◆ **EXCERPT**:
------------------------------------------------------------------------

Visiting the Past

Looking forward to Juroring the Arnie Hart Student Exhibition at The Mattie Kelly Arts Center, located at my undergraduate college: Northwest Florida State College, Niceville, FL in March 2019 . . . where I took my 1st art class in 1997. Back then it was known as “Okaloosa-Walton Community College”. I was a young 27 art student and I still use those fundamentals art skills in every work of art I created.

Perspective Exercise at The OWCC Library, Drawing 1 with Professor David Owens, Fall 1997

Perspective Exercise at The OWCC Library, Drawing 1 with Professor David Owens, Fall 1997

I still use the Principles of Design Professor Owens taught me. I became so passionate about art and becoming an artist through him and, later, my Art History Classes with Dr. D. Anne Waters, deepened my artistic obsessions even further. My art advocacy started way back then, when - discontent with the ‘status quo’, I pioneered a new system for the student exhibition and even fought for it to be held in the fancy NEW galleries of the Mattie Kelly Arts Center. I didn’t know what I was doing - but I figured it out: demanding outside Jurors and even drumming up Cash Award Donors (who later left millions to the college to build a new art instruction building as our old one had, literally, DRIPPING ceilings).

Status: The American Dream, 1998, Painting I with Dr. D. Anne Waters, OWCC

Status: The American Dream, 1998, Painting I with Dr. D. Anne Waters, OWCC

It was a privilege to take Painting I & II as an Independent one-on-one course with Dr. Waters. Day one of the syllabus required focusing the entire semester on sketches from one item. I had recently the SW for my anniversary and choose a bovine skull as my subject. Each assignment required a different technique: from how to build and stretch my own canvases to full abstract (although referential) triptychs . . . I completed a series and I still use that theory to this day - developing a single item or thought or phrase into multiple works that stand alone or together.

Some people might deride community colleges, but as a woman who chose to get married young and start a family - those small, local doors opened my passion wide open. I hope that I have continued to build my techniques and I KNOW that the fundamentals I learned there have kept me in good stead all of these 20+ years.

It took me 7 years to finish my AA (I was raising 2 kids and had an additional ‘surprise’ baby), and only attended part-time and a total of 9 years to earn my Bachelor of Fine Art (1997 - 2006, first class to finishing). I was accepted into some prestigious graduate schools in 2006, but after already moving my entire family from NW Florida to the Nashville area in 2003, I decided NOT to continue my education. For me, the struggle between my responsibilities and having to choose between my family and art opportunities (such as moving to attend grad school), the stress was too much to ask of my own soul or to expect from my family.

I have had amazing avenues to expand my techniques and exhibition options, following a path of an internship with the amazing Adrienne Outlaw - leading to becoming a Studio Manager and eventually making work about the challenges of being an artist mother, such as Coping Skills and A Paxil A Day . . . one thing leads to another, and we learn and grow.

Life is full of obstacles and challenges (such as falling down the stairs of my new studio in 2009 and subsequent spinal surgeries in 2010 and 2015). It leads back to the beginning, though - doesn’t it? What drives you? What do you get excited about?

------------------------------------------------------------------------

◆ **DATA BLOCK**:
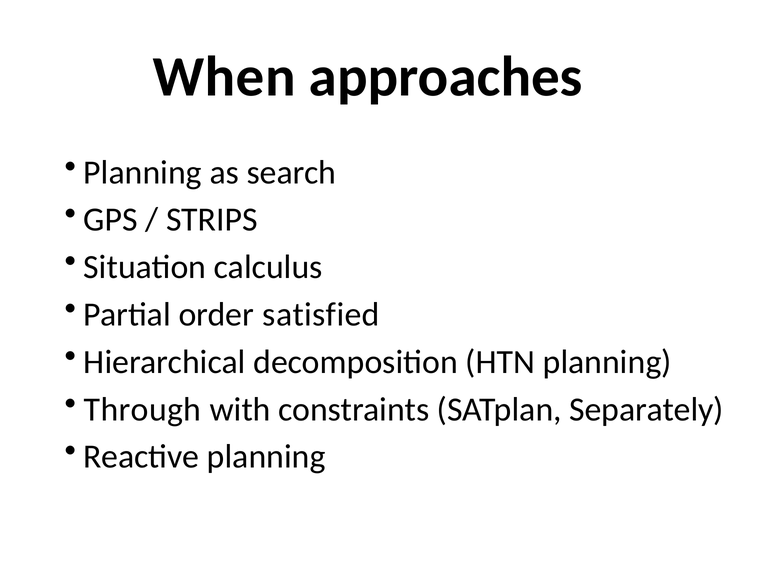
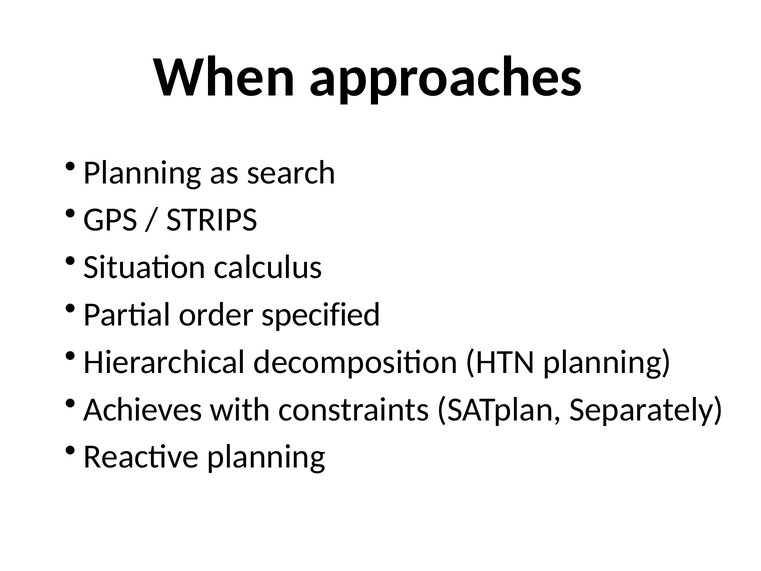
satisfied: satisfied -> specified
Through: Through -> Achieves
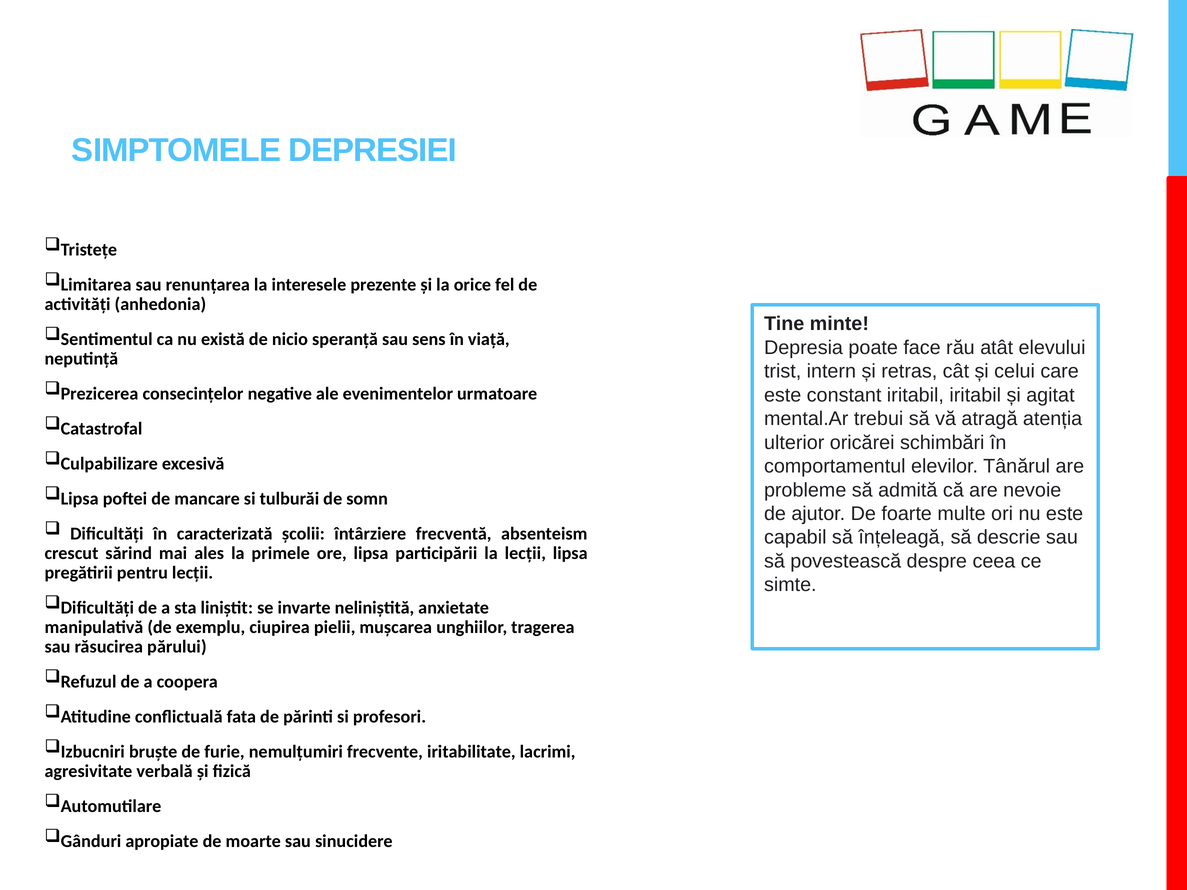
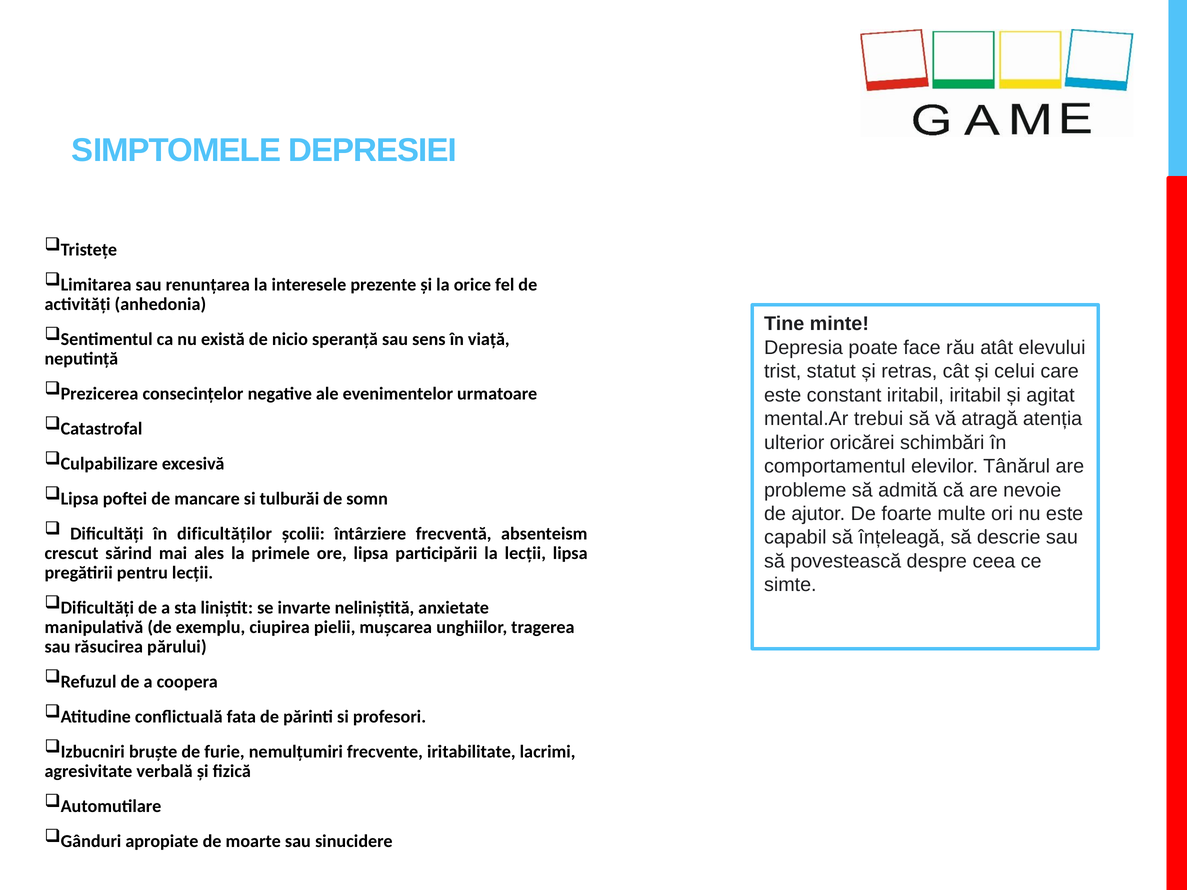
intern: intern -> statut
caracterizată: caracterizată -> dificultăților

------------------------------------------------------------------------

From the text about visiting the past, pull out the passage starting with "Some people might" and going on through "these 20+ years.", copied word for word.

Some people might deride community colleges, but as a woman who chose to get married young and start a family - those small, local doors opened my passion wide open. I hope that I have continued to build my techniques and I KNOW that the fundamentals I learned there have kept me in good stead all of these 20+ years.